After CBJ wins, we'll give three takeaways about what stood out or what we'll remember from the Blue Jackets' victory.
1. The Blue Jackets delivered a strong response after a lackluster effort Thursday night.
There were no excuses – the Blue Jackets knew their compete level wasn’t where it needed to be two nights ago when they dropped a 4-1 final to Colorado at Nationwide Arena.
The CBJ coaching staff reinforced that message with a hard practice Friday, but the reality is the coaches probably didn’t have to. The push to be better came from the players on the ice; as Mathieu Olivier said Friday after practice, “We handle it like men and we get back tomorrow.”
Columbus did just that, delivering a pretty comprehensive 60-minute performance against the Lightning. Tampa Bay did hold a 2-1 lead for the latter stretches of the first period and early parts of the second, but the Blue Jackets were the better team for most of the night, outshooting the Bolts by a 31-19 margin and having a decisive edge in offensive zone and possession time.
“Honestly, (the players) were looking for it,” head coach Dean Evason said of the team’s better effort. “We did some stuff yesterday to engage them in that or make them aware of it, yeah, but I think they were accountable, which is what you want, right? It’s one thing for coaches to talk and yell and point out things, but it’s another thing for them to understand it and be accountable for what happened. And they did that.”
The Blue Jackets weren’t fazed when the Lightning scored twice in a 3:40 span in the first to take the 2-1 lead, carrying play for large stretches of a second period in which they outshot Tampa by a 14-3 margin. There was another moment where the Blue Jackets could have folded, as it came when a tying goal by Dmitri Voronkov at 11:09 of the frame was wiped out by a Tampa offside challenge.

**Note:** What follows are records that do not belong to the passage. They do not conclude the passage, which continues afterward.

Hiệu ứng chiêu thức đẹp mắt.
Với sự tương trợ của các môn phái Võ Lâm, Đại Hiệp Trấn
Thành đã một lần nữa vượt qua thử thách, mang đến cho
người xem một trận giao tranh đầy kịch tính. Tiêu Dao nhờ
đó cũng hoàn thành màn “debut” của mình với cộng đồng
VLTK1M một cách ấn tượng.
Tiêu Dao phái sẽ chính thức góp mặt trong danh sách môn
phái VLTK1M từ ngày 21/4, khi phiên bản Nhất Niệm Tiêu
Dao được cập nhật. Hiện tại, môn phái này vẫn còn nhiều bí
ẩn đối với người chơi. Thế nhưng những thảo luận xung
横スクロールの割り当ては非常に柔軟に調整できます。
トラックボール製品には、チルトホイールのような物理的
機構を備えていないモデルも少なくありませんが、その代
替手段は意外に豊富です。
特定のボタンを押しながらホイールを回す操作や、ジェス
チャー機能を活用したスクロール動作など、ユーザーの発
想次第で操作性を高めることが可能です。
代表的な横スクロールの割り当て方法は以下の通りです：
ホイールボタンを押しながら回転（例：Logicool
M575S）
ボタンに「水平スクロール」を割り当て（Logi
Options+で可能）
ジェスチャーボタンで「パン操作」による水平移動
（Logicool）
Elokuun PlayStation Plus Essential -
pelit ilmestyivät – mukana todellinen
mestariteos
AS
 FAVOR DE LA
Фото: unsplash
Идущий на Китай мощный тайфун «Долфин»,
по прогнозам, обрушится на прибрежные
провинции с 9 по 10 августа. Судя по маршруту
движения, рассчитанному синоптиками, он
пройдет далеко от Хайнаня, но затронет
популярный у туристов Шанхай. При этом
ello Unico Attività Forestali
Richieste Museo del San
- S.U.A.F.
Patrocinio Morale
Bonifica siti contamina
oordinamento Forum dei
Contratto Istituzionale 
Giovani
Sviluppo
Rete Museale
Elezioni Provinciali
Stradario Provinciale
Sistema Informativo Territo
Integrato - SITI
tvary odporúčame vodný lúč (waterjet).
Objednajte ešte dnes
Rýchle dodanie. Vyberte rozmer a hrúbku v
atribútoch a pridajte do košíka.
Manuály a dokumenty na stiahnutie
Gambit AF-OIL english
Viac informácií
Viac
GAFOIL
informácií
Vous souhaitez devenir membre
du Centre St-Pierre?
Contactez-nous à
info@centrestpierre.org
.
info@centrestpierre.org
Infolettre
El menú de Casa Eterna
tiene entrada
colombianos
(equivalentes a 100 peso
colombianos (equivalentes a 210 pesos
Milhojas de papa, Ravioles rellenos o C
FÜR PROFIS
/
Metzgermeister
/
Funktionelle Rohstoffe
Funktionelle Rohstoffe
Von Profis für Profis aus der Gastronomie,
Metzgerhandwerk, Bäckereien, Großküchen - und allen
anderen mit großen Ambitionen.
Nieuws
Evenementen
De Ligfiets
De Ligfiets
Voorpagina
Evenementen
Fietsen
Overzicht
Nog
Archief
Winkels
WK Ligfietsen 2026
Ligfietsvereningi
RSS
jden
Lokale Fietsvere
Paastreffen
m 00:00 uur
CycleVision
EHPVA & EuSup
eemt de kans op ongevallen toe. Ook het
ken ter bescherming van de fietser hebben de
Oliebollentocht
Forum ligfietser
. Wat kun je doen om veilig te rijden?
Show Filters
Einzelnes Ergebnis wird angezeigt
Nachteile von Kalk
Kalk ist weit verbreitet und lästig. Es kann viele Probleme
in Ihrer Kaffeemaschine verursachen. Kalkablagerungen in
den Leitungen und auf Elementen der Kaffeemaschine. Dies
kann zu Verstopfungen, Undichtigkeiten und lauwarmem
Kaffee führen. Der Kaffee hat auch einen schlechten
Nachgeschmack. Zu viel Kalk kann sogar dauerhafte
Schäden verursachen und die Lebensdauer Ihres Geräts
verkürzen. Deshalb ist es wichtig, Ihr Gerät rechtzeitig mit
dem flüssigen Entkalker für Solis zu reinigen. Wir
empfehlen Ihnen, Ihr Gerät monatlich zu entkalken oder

Columbus could have felt sorry for itself considering it was the third disallowed CBJ goal this season, but the Blue Jackets stuck to the plan and got the tying goal from Damon Severson less than three minutes later.
“We’ve talked about our team’s composure in those situations,” Evason said. “It probably would have been easy for them to say, ‘Oh, again, another negative situation against us,’ or turn negative, but they didn’t. So there’s a lot of leadership qualities within there.”
2. Kirill Marchenko did what great players do with his third-period, game-winning goal.
After Marchenko turned in a 31-goal, 73-point season a year ago, it would be easy to call him a star in the NHL. Now that he’s become the first CBJ player ever to score five times in the first five games, is he starting to reach superstar status?
Marchenko has been dangerous just about every time he’s been on the ice this season, and he delivered a clutch goal again tonight just 1:15 into the third period to break a 2-2 tie. With the Blue Jackets racing up the ice with numbers, Dmitri Voronkov took a pass from Zach Werenski, pulled up at the blue line and hit Marchenko as he entered the zone.
Shielding the puck from the backchecking Gage Goncalves, Marchenko settled the puck on his backhand, switched it to his forehand to evade Brandon Hagel, cut right and fired past goalie Jonas Johansson before he could get set.